Hatay’ın Dörtyol ilçesinde 3 bin 800 mandalina ağacı bulunan bir üreticinin “Gelin toplayın, kilosu 1 lira” çağrısı, ilk bakışta cazip bir kampanya gibi görünse de gerçekte tarım politikalarına yönelik sert bir mesaj niteliği taşıyor. Bu satış, ne bir indirim ne de ticari bir tercih; çaresiz bırakılan çiftçinin duyulmak isteyen sesi.
Üretici, artan mazot, gübre, ilaç ve işçilik maliyetlerine rağmen ürününü değerinde satamadığını, komisyoncu ve hal sistemi içinde emeğinin yok sayıldığını söylüyor. Bahçede kilosu 1 liraya satılan mandalinanın markette kat kat pahalıya ulaştığına dikkat çeken üretici, “Biz üretiyoruz ama kazanan biz olmuyoruz” diyerek tepkisini dile getiriyor.
Bu yöntemle bahçesini vatandaşa açan üretici, aslında ürünü ucuza satmayı değil, sistemin sürdürülemezliğini gözler önüne sermeyi amaçlıyor. Dalında kalan, toplanamayan ya da zararına satılan ürünlerin çiftçiyi üretimden kopma noktasına getirdiğini ifade eden üretici, yetkililere “Bu böyle gitmez” mesajı veriyor.
Tarımda plansızlık, alım garantisinin olmaması ve denetimsiz aracı zinciri nedeniyle üreticinin her geçen yıl daha da sıkıştığını belirten bölge çiftçileri, Dörtyol’daki bu örneğin tekil bir olay olmadığını vurguluyor. Mandalina bahçesinde yaşanan tablo, Türkiye genelinde narenciyeden zeytine, buğdaydan sebzeye kadar birçok üründe yaşanan ortak sorunun küçük bir yansıması olarak değerlendiriliyor.

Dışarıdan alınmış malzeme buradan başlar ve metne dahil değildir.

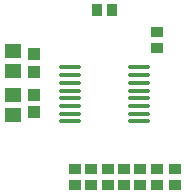
<source format=gtp>
G04 Layer_Color=7318015*
%FSLAX25Y25*%
%MOIN*%
G70*
G01*
G75*
%ADD11R,0.03937X0.03543*%
%ADD12R,0.05709X0.04921*%
%ADD13R,0.03937X0.04134*%
%ADD14R,0.04134X0.03543*%
%ADD15O,0.07874X0.01378*%
%ADD16R,0.03543X0.04134*%
D11*
X196500Y476657D02*
D03*
Y471343D02*
D03*
D12*
X148500Y449154D02*
D03*
Y455847D02*
D03*
Y463654D02*
D03*
Y470346D02*
D03*
D13*
X155500Y450047D02*
D03*
Y455953D02*
D03*
Y463547D02*
D03*
Y469453D02*
D03*
D14*
X180064Y431094D02*
D03*
Y425779D02*
D03*
X169064Y431094D02*
D03*
Y425779D02*
D03*
X174564Y431094D02*
D03*
Y425779D02*
D03*
X185500Y425843D02*
D03*
Y431157D02*
D03*
X191000Y425843D02*
D03*
Y431157D02*
D03*
X196500Y425843D02*
D03*
Y431157D02*
D03*
X202500Y425843D02*
D03*
Y431157D02*
D03*
D15*
X167583Y464957D02*
D03*
Y462398D02*
D03*
Y459839D02*
D03*
Y457279D02*
D03*
Y454720D02*
D03*
Y452161D02*
D03*
Y449602D02*
D03*
Y447043D02*
D03*
X190417Y464957D02*
D03*
Y462398D02*
D03*
Y459839D02*
D03*
Y457279D02*
D03*
Y454720D02*
D03*
Y452161D02*
D03*
Y449602D02*
D03*
Y447043D02*
D03*
D16*
X181658Y484000D02*
D03*
X176342D02*
D03*
M02*

</source>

Dörtyol’da 1 liraya satılan mandalina, sofraya ucuz meyve gelmesinin değil; üreticinin artık dayanacak gücünün kalmadığının göstergesi. Bu bahçe, yetkililer için bir satış noktası değil, görmezden gelinen tarım krizinin açık bir uyarısı olarak duruyor.